Allahpundit, Hot Air

“You can learn a lot about a subculture by the slang it develops. Gymnastics has a lot of slang around fear: the twisties, headcasing, mental block, bailing, balking. Gymnastics is obviously physically demanding with a high injury rate. But it is extremely difficult psychologically as well. Many of the skills could kill you. When Kevin Durant's foot was off by an inch in Game 7 of the NBA's Eastern Conference semifinals, his shot was worth two points instead of three, and the Brooklyn Nets lost in overtime.

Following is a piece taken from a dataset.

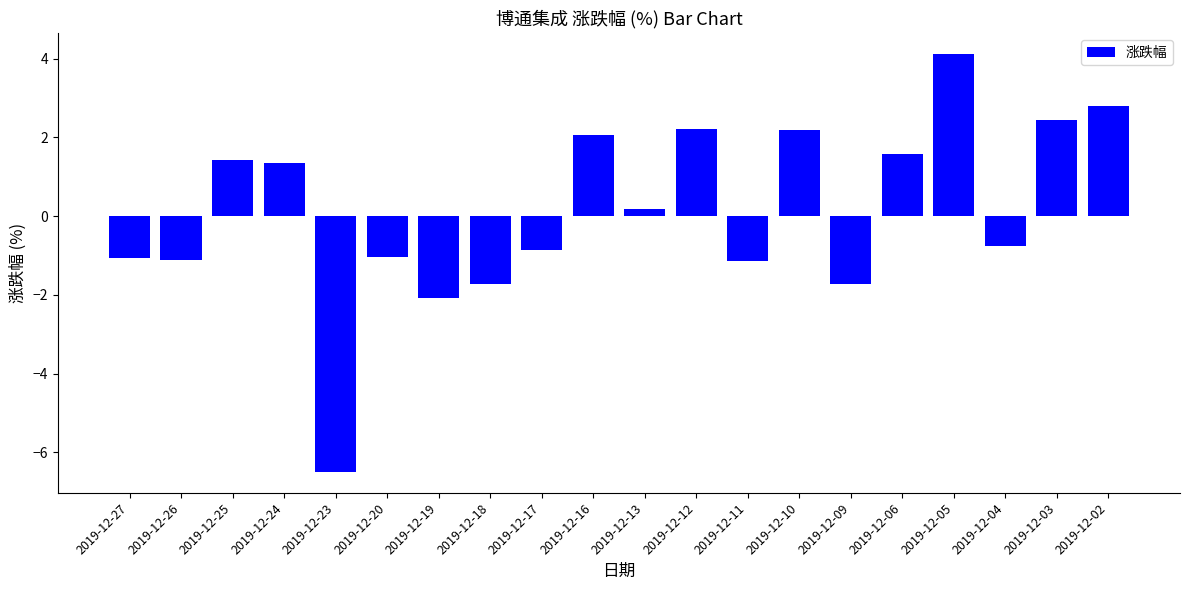

What is the greatest value displayed?

4.1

When Riley McCusker's foot was off by an inch on her beam dismount at the 2017 American Cup, she slammed backward onto her neck and then rolled over it…

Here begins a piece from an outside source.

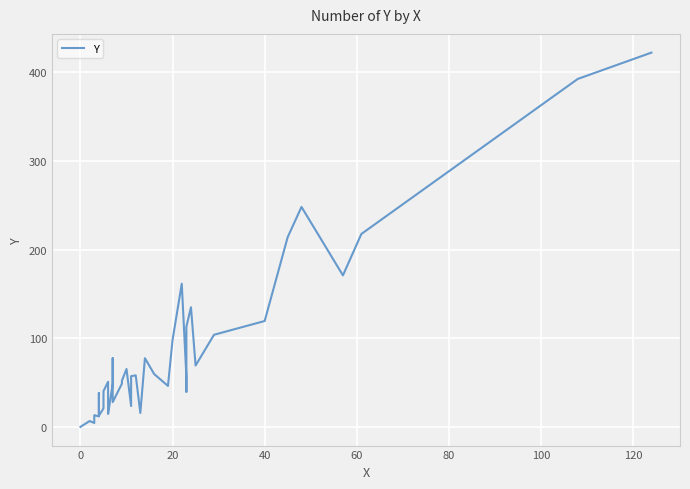

How many points are higher than both their immediate neighbors (excluding endpoints)?

11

“‘It's the Olympic Games,’ Biles told the press, ‘But at the end of the day, it's like, we want to walk out of here, not be dragged out here on a stretcher.’”
Elle Reeve, CNN

“If anyone has a right to say ‘no’ it’s Simone Biles, who has suffered enough for Olympic glory in an organization that never cared about her while she was being molested and abused. It’s time for Simone’s voice and all the voices of those women to be heard and respected. The scandal of what happened to our Olympians—who we all thought were having the times of their lives and living the dream—is outrageously criminal. They were living a nightmare and no one helped them. No one cared…

“Did Tom Brady’s management ever do this to him? Comparing pampered NFL players to little girls who were sexually, mentally, and physically abused with the consent and help of their organization is not in any way fair. The two sports are not at all comparable.”
Megan Fox, PJ Media

“The predictable subset of the pundit class framing Biles’s decision as cowardly—proof that the modern athlete is coddled, or that the supply of American grit is running low—could not have chosen a less fitting mark. Biles has won the U.S. national championships jumping and landing on broken toes; she has won a world championship with a kidney stone. There may be nobody alive with a firmer grasp of what can and can’t be transcended…

“For athletes, a willingness to sit one out, if they need to, may make for more humane conditions—more thoughtful protocols for post-match media interviews, more resources for competitors traveling around the world without friends or family. For all of us watching, there’s another subtle but meaningful effect. We draw no small portion of our ideas about striving and accomplishment from sports. Biles, in leaving her competition yesterday, did what we want great athletes to do: offer a hint about the connection between internal workings and external brilliance. It wasn’t joyful, so she couldn’t fly through the air in the way we’re used to seeing. That tells us something crucial, and beautiful, about the times when she could.”